ASIAWORLDVIEW – Japan Exchange Group, operator bursa terbesar di negara tersebut, sedang bersiap-siap untuk meluncurkan ETF kripto. Mereka berencana meluncurkan ETF Bitcoin dan kripto paling cepat pada tahun 2027, asalkan perubahan undang-undang telah disahkan.
Dalam sebuah wawancara, Kepala Eksekutif JPX Hiromi Yamaji mengatakan bahwa rencana tersebut didorong oleh meningkatnya minat institusional terhadap produk aset digital. Apalagi yang terkait dengan Bitcoin dan mata uang kripto lainnya.
Manajer dana, katanya, telah menunjukkan “minat yang kuat” untuk meluncurkan ETF kripto. Namun, Yamaji mengatakan faktor kunci adalah reformasi undang-undang, yang sedang berlangsung di parlemen Jepang.
“Sejauh menyangkut kripto, Anda mungkin tahu bahwa Otoritas Jasa Keuangan Jepang (FSA) memiliki komite khusus untuk membahas kripto,” katanya.
Baca Juga: Jepang Perketat Aturan, Kripto Masuk Kategori Instrumen Keuangan
Yamaji menambahkan bahwa “revisi undang-undang baru sedang dibahas di Diet,” menurut wawancara dengan Bloomberg. Dia menambahkan bahwa bursa dapat mulai “mengembangkan produk terkait kripto pada tahun depan mungkin.” Selain itu, dia menekankan bahwa JPX siap: “Kami akan melakukannya.”
Pernyataannya muncul di tengah sinyal campuran di pasar global untuk ETF kripto. Data terbaru dari Farside Investors menunjukkan arus keluar yang signifikan dari ETF Bitcoin AS pada akhir bulan lalu, bahkan ETF IBIT milik BlackRock pun mengalami arus keluar.
Total arus keluar bersih pada 27 April sekitar USD263 juta, diikuti oleh $89,7 juta pada 28 April dan USD137,6 juta pada 29 April.
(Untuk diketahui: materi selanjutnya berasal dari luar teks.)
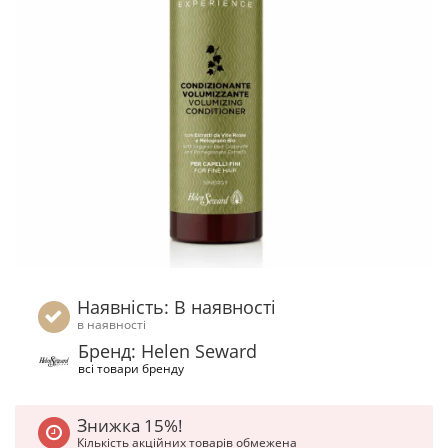
Наявність: В наявності
в наявності
Бренд: Helen Seward
всі товари бренду
Знижка 15%!
Кількість акційних товарів обмежена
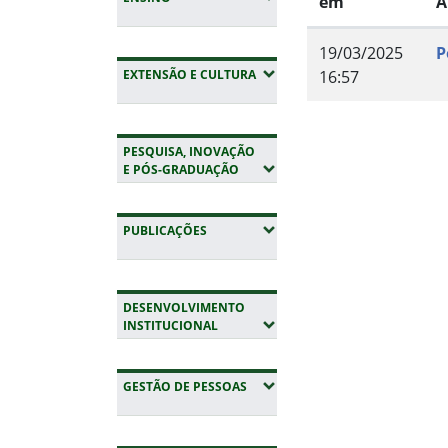
em
A
19/03/2025
P
(EXPANDIR SUBMENUS)
EXTENSÃO E CULTURA
16:57
Fim do conteúdo
PESQUISA, INOVAÇÃO
(EXPANDIR SUBMENUS)
E PÓS-GRADUAÇÃO
(EXPANDIR SUBMENUS)
PUBLICAÇÕES
DESENVOLVIMENTO
(EXPANDIR SUBMENUS)
INSTITUCIONAL
(EXPANDIR SUBMENUS)
GESTÃO DE PESSOAS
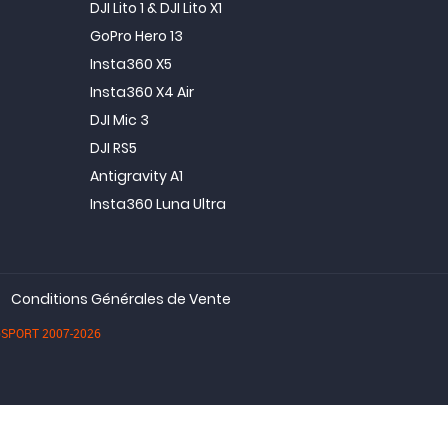
DJI Lito 1 & DJI Lito X1
GoPro Hero 13
Insta360 X5
Insta360 X4 Air
DJI Mic 3
DJI RS5
Antigravity A1
Insta360 Luna Ultra
Conditions Générales de Vente
dioSPORT 2007-2026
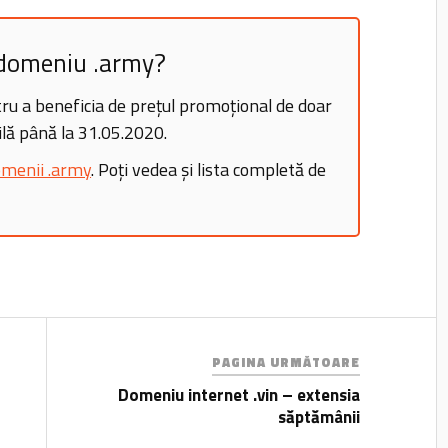
n domeniu .army?
ru a beneficia de prețul promoțional de doar
lă până la 31.05.2020.
menii .army
. Poți vedea și lista completă de
PAGINA URMĂTOARE
Domeniu internet .vin – extensia
săptămânii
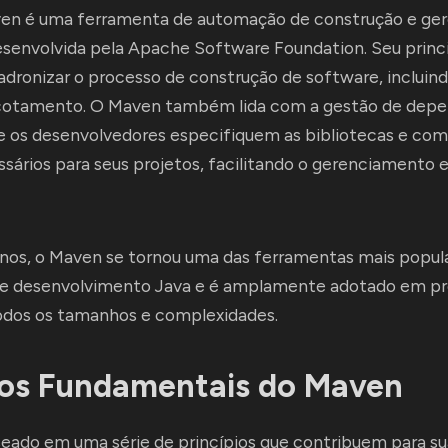
n é uma ferramenta de automação de construção e ge
esenvolvida pela Apache Software Foundation. Seu princi
padronizar o processo de construção de software, incluin
otamento. O Maven também lida com a gestão de depe
e os desenvolvedores especifiquem as bibliotecas e c
sários para seus projetos, facilitando o gerenciamento 
anos, o Maven se tornou uma das ferramentas mais popul
e desenvolvimento Java e é amplamente adotado em pr
odos os tamanhos e complexidades.
ios Fundamentais do Maven
ado em uma série de princípios que contribuem para sua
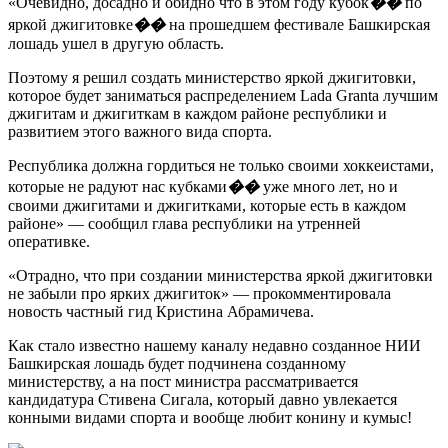
«Очевидно, досадно и обидно что в этом году кубок
��
по
яркой джигитовке
��
на прошедшем фестивале Башкирская
лошадь ушел в другую область.
Поэтому я решил создать министерство яркой джигитовки,
которое будет заниматься распределением Lada Granta лучшим
джигитам и джигиткам в каждом районе республики и
развитием этого важного вида спорта.
Республика должна гордиться не только своими хоккеистами,
которые не радуют нас кубками
��
уже много лет, но и
своими джигитами и джигитками, которые есть в каждом
районе» — сообщил глава республики на утренней
оперативке.
«Отрадно, что при создании министерства яркой джигитовки
не забыли про ярких джигиток» — прокомментировала
новость частный гид Кристина Абрамичева.
Как стало известно нашему каналу недавно созданное НИИ
Башкирская лошадь будет подчинена созданному
министерству, а на пост министра рассматривается
кандидатура Стивена Сигала, который давно увлекается
конными видами спорта и вообще любит конину и кумыс!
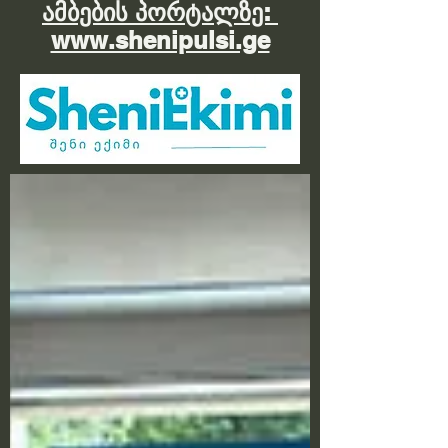
ამბების პორტალზე:
www.shenipulsi.ge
Arus keluar berturut-turut ini terjadi setelah arus masuk sebelumnya pada bulan ini, menunjukkan keraguan jangka pendek dari investor institusional.
Namun, pengumuman Jepang merupakan langkah menuju produk investasi kripto yang diatur di Asia. JPX, yang mengelola Bursa Efek Tokyo, kemungkinan akan menjadi pemain kunci dalam meluncurkan produk-produk ini jika undang-undang mendukung pencatatan mereka.
Yamaji juga menyinggung pendekatan bursa terhadap bentuk-bentuk baru produk investasi lainnya. Ia mengatakan bahwa “mungkin beberapa aset kontroversial, pasar prediksi, dan kripto” sedang dipertimbangkan. Namun, ia menyebutkan bahwa ada kendala dalam mengadopsi beberapa produk di Jepang.
Sementara itu, SEC AS sedang mengumpulkan masukan publik terkait proposal NYSE untuk mengubah aturan yang mewajibkan ETF kripto menahan 85% dari NAV-nya dalam aset.